▶ **Work request**
List every person named in the passage about Chorten Kora below.

Exercise passage section start

Chorten Kora is an important stupa next to the Kholongchu River in Trashi Yangtse, in East Bhutan. Nearby is a town of the same name. The stupa was built in the 15th century  by Lama Ngawang Lodrö, the nephew of Shabdrung Ngawang Namgyal in order to subdue a harmful demon believed to have been living at the site where the stupa is now located. The stupa is modeled after the famous Boudhanath stupa in Nepal popularly known as Jarung Khashor. 

Chorten Kora took twelve years to construct and was consecrated by Je Yonten Thaye. The demon that had harmed the people of the valley was apparently subdued and banished. Thereafter, it is said that the people of the valley continue to live in peace and harmony.

Exercise passage section end
Data section start

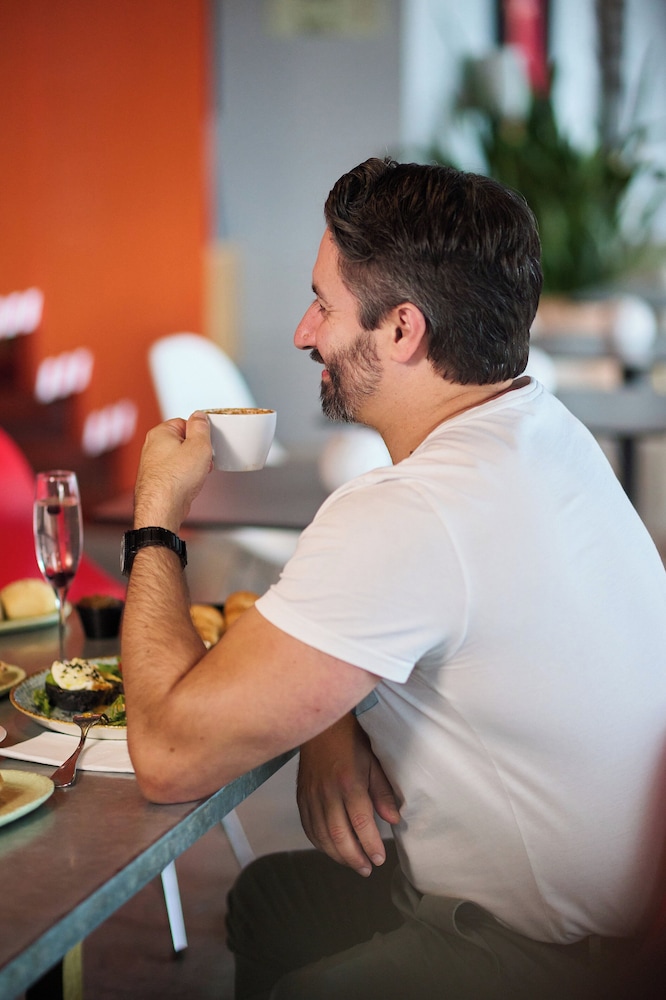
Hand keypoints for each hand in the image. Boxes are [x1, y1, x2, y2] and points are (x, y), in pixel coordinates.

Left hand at [133, 411, 212, 529]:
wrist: (162, 507)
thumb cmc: (175, 479)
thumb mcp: (199, 446)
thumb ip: (201, 427)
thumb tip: (199, 416)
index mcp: (160, 433)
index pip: (184, 422)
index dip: (199, 434)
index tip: (205, 443)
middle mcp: (152, 447)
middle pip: (182, 441)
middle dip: (196, 452)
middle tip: (202, 461)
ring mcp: (153, 465)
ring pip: (179, 459)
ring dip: (192, 466)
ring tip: (195, 475)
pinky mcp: (156, 481)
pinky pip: (175, 474)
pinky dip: (184, 478)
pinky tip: (188, 485)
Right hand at [297, 712, 399, 876]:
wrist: (321, 725)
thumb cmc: (352, 741)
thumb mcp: (374, 762)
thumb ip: (383, 792)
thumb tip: (393, 820)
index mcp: (349, 782)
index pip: (360, 821)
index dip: (370, 844)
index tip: (380, 858)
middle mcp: (327, 792)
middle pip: (338, 834)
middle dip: (354, 856)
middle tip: (367, 868)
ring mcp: (311, 796)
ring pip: (321, 835)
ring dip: (338, 855)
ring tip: (354, 864)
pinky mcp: (301, 797)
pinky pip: (308, 827)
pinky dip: (319, 843)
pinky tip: (332, 850)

Data section end

▶ **Result**
Lama Ngawang Lodrö, Shabdrung Ngawang Namgyal, Je Yonten Thaye